EXTRACTED RECORDS Start Marker

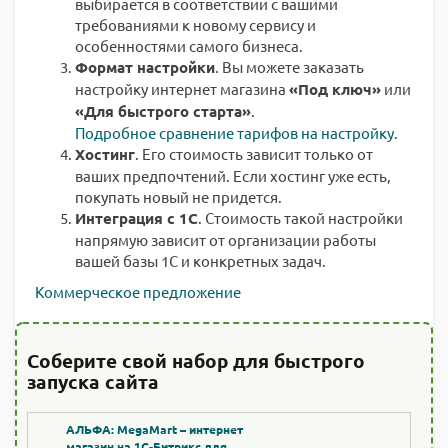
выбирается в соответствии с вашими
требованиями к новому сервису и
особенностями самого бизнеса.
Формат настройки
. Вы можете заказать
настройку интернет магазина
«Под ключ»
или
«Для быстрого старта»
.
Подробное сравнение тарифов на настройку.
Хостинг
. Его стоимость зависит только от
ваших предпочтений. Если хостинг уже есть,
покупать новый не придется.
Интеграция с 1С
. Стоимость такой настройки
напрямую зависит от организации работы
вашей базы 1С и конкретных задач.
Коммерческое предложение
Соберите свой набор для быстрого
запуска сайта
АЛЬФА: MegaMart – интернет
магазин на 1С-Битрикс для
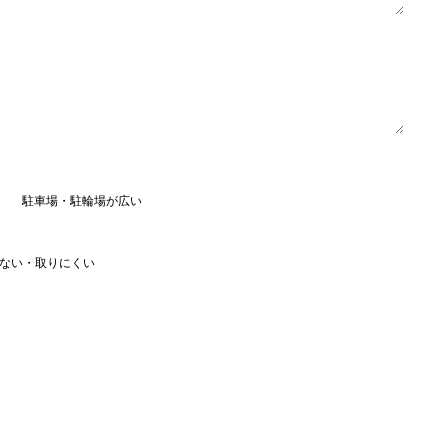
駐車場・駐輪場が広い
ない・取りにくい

EXTRACTED RECORDS End Marker
EXTRACTED RECORDS Start Marker

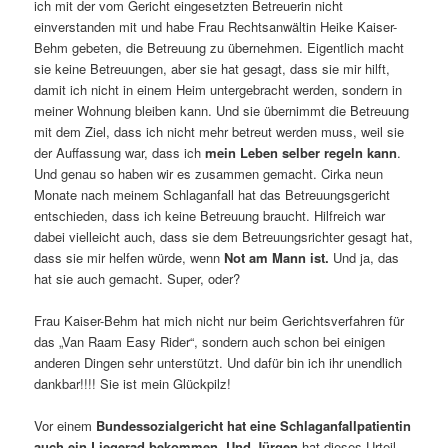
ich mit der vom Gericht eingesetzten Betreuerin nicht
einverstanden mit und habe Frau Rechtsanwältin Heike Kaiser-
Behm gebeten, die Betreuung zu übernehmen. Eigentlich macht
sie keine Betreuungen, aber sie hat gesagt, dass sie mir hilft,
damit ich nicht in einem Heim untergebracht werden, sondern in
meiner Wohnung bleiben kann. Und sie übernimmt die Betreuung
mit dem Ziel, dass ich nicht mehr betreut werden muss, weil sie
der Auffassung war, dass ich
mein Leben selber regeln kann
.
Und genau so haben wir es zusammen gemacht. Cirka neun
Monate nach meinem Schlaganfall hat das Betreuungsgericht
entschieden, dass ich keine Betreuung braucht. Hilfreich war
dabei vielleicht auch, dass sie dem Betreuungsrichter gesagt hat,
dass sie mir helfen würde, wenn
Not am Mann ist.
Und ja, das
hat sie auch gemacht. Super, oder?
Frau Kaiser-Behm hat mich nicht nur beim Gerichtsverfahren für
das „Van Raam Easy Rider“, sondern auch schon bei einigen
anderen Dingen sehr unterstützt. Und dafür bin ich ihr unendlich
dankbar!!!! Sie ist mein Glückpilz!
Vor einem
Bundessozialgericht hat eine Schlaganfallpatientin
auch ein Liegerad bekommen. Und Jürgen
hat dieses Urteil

EXTRACTED RECORDS End Marker
EXTRACTED RECORDS Start Marker

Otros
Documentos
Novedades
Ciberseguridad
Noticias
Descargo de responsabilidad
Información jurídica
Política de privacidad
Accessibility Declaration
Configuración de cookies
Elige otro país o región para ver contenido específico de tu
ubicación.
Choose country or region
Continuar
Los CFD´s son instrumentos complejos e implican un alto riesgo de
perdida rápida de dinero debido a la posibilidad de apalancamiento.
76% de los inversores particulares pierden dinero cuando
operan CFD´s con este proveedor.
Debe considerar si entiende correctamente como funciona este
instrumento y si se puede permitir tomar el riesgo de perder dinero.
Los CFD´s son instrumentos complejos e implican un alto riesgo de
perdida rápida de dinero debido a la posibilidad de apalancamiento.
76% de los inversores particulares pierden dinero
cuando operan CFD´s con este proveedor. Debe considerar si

EXTRACTED RECORDS End Marker

▶ [EXERCISE REQUIREMENTS]:
In the listing above, find the line with "Behm gebeten, die" and the line with "meiner Wohnung bleiben", then print exactly those lines and every line between them.

▶ [ANSWER]:
Behm gebeten, die Betreuung zu übernehmen. Eigentlich macht
sie keine Betreuungen, aber sie hat gesagt, dass sie mir hilft,
damit ich nicht in einem Heim untergebracht werden, sondern in
meiner Wohnung bleiben kann. Und sie übernimmt die Betreuung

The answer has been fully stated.